What you will do: Within the records below, filter for lines carrying the word "الشكر" and copy them.

(Saved entries)
----------

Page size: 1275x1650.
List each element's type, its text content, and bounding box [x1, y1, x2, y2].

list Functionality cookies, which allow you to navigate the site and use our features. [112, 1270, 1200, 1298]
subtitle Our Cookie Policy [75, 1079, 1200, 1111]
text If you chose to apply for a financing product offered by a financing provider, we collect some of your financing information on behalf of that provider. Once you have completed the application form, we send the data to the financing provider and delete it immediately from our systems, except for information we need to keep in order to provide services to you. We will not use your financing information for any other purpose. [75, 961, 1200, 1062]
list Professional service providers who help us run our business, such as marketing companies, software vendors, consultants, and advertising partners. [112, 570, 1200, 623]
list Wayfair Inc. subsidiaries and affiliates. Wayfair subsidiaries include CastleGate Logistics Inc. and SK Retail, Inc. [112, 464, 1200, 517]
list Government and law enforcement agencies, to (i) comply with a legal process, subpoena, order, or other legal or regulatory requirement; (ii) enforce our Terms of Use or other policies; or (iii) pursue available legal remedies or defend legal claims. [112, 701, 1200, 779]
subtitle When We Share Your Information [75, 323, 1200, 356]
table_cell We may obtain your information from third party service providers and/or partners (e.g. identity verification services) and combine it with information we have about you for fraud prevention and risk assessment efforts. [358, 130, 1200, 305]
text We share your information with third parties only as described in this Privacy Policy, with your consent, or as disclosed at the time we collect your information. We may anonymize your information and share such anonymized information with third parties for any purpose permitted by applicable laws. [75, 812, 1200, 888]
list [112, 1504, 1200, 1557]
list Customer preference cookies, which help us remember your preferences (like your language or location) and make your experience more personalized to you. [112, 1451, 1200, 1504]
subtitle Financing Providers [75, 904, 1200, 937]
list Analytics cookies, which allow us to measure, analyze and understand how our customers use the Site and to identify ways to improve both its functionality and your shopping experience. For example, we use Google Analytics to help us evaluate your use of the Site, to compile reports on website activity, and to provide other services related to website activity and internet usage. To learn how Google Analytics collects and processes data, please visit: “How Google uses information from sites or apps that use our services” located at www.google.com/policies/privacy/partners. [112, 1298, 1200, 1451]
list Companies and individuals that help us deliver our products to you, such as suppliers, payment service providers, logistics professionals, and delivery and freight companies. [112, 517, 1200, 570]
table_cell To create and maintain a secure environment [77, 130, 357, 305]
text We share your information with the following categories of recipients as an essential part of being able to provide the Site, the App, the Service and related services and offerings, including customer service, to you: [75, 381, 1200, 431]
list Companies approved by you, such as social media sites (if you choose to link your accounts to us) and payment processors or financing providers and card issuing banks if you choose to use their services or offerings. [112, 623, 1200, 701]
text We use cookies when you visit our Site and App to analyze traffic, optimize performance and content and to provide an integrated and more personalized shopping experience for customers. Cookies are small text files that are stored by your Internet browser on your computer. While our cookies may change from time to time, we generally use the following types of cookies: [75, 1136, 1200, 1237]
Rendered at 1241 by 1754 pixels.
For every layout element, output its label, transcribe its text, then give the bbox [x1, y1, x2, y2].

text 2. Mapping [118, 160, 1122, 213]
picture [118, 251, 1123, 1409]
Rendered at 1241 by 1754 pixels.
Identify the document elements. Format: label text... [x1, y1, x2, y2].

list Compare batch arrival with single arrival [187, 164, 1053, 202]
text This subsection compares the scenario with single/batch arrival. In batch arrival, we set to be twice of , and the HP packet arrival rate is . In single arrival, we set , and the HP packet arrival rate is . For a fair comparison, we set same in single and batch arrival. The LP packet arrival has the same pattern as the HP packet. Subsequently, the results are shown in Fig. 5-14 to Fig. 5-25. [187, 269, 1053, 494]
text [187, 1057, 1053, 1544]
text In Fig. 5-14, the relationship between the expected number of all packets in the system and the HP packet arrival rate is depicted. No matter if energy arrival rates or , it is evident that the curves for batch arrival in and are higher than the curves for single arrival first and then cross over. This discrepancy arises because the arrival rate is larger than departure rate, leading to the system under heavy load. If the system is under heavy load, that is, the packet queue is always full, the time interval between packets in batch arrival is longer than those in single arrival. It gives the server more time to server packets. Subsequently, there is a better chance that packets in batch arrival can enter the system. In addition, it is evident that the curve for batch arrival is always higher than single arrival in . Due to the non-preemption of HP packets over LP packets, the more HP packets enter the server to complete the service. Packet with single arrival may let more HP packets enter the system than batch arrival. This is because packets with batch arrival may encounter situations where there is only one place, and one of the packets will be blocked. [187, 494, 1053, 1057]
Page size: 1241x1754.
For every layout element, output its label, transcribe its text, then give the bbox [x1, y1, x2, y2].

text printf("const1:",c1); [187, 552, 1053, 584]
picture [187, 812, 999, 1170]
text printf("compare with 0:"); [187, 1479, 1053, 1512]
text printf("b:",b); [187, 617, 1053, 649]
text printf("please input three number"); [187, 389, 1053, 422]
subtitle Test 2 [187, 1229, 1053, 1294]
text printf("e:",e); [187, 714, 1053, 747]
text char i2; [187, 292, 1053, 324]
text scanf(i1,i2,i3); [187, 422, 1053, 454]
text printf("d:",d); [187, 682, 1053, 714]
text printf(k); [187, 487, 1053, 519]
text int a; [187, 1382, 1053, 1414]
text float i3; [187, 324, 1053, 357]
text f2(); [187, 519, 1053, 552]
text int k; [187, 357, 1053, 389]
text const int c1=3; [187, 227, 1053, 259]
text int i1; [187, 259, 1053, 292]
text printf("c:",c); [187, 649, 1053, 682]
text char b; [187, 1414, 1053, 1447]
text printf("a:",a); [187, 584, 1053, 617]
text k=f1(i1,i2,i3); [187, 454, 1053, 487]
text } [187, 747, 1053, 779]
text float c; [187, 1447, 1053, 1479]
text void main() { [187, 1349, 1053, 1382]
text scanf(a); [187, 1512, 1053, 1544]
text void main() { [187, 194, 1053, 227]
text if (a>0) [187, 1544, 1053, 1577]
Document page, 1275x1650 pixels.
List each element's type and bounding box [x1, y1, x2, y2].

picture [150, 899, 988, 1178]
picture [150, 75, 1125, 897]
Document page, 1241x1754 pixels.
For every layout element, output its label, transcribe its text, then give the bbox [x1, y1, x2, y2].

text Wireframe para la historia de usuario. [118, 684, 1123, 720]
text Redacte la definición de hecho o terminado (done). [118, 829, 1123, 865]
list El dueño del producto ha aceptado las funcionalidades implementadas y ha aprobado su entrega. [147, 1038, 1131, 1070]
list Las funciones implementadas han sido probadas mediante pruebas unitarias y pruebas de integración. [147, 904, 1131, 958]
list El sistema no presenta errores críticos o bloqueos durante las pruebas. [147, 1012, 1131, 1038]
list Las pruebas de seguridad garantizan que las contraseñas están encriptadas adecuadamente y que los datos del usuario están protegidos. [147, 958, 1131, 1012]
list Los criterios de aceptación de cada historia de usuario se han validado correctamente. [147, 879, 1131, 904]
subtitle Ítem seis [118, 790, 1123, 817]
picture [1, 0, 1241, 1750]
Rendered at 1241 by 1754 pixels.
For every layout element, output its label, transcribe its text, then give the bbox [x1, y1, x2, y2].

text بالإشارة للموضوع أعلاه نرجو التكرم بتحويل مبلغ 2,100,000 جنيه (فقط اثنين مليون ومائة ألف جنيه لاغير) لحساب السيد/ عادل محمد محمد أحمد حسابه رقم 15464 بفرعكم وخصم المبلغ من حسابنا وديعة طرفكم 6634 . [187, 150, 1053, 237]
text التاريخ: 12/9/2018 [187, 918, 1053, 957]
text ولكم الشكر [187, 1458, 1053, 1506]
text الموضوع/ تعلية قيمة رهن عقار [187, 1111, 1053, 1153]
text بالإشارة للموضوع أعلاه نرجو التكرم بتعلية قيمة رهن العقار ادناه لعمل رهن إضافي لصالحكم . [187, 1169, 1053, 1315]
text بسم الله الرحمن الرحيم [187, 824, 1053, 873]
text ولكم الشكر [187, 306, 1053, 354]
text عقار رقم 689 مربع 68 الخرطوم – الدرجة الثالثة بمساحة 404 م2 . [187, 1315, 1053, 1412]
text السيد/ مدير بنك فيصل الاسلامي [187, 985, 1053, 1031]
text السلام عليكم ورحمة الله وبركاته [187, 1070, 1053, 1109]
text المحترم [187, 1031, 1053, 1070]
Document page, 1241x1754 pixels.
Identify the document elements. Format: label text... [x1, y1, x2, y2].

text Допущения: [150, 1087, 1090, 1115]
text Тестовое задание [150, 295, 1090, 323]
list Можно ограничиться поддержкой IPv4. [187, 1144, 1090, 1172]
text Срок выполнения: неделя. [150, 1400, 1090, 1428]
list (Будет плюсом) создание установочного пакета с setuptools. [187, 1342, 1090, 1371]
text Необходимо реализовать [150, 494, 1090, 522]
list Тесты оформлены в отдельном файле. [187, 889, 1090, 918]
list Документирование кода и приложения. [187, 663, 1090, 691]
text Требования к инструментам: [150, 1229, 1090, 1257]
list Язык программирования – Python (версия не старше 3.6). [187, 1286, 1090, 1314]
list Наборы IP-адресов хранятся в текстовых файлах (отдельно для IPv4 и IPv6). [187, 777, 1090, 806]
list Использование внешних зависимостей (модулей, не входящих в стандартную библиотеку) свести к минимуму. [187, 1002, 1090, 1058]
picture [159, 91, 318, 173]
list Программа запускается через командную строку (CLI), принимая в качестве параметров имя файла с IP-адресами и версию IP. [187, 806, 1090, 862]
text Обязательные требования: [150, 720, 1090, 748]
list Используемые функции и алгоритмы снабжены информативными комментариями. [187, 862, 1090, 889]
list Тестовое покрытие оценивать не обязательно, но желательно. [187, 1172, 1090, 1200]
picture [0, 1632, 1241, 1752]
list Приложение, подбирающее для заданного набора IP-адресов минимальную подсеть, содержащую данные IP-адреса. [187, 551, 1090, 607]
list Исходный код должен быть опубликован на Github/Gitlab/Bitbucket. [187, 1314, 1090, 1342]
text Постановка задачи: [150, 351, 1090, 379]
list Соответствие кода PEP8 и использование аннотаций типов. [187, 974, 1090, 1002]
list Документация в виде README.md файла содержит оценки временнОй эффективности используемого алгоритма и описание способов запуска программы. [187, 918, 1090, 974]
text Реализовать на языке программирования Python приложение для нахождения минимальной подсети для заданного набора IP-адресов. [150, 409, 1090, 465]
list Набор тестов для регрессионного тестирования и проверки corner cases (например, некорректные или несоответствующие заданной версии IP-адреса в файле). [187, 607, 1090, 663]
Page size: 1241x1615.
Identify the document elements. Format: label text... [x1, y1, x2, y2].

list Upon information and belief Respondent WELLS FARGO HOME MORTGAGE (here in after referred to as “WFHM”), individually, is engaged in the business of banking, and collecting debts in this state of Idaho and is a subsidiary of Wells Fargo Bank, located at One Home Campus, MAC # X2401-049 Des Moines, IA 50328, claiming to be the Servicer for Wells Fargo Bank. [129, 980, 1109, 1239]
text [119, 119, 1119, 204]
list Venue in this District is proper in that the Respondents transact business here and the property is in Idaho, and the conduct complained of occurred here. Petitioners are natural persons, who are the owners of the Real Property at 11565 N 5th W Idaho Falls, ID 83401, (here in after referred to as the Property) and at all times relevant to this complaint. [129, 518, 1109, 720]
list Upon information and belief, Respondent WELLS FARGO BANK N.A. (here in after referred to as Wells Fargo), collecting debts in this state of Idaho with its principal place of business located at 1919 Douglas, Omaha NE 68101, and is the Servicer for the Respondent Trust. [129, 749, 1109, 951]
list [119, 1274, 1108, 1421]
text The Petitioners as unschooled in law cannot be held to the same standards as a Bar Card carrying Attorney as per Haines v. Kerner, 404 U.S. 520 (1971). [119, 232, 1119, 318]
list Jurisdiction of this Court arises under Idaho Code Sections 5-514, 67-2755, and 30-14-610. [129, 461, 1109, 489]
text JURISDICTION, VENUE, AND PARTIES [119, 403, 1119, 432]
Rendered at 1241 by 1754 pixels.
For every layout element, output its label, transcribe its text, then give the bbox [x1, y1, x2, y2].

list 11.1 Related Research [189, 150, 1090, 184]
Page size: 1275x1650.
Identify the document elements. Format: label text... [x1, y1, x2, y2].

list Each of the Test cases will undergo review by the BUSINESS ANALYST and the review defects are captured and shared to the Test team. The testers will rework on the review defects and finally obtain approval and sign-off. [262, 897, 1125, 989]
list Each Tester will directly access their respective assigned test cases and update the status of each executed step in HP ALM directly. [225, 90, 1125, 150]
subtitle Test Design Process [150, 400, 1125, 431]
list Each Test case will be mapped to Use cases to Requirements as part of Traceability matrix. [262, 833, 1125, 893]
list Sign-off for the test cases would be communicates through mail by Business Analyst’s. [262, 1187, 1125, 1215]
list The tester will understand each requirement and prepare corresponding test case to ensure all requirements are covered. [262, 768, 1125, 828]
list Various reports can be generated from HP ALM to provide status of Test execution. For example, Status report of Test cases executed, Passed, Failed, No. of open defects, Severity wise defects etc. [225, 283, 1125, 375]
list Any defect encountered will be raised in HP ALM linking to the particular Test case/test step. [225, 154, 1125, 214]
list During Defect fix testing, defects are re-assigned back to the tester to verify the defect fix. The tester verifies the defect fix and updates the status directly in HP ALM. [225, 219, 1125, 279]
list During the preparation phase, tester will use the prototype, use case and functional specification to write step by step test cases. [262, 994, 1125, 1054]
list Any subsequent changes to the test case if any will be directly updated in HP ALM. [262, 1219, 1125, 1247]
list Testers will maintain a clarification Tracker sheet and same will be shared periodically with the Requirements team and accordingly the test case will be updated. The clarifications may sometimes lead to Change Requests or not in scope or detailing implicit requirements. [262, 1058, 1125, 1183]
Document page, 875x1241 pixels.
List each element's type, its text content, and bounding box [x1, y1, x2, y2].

----------

Your solution:
text ولكم الشكر [187, 1458, 1053, 1506]
text ولكم الشكر [187, 306, 1053, 354]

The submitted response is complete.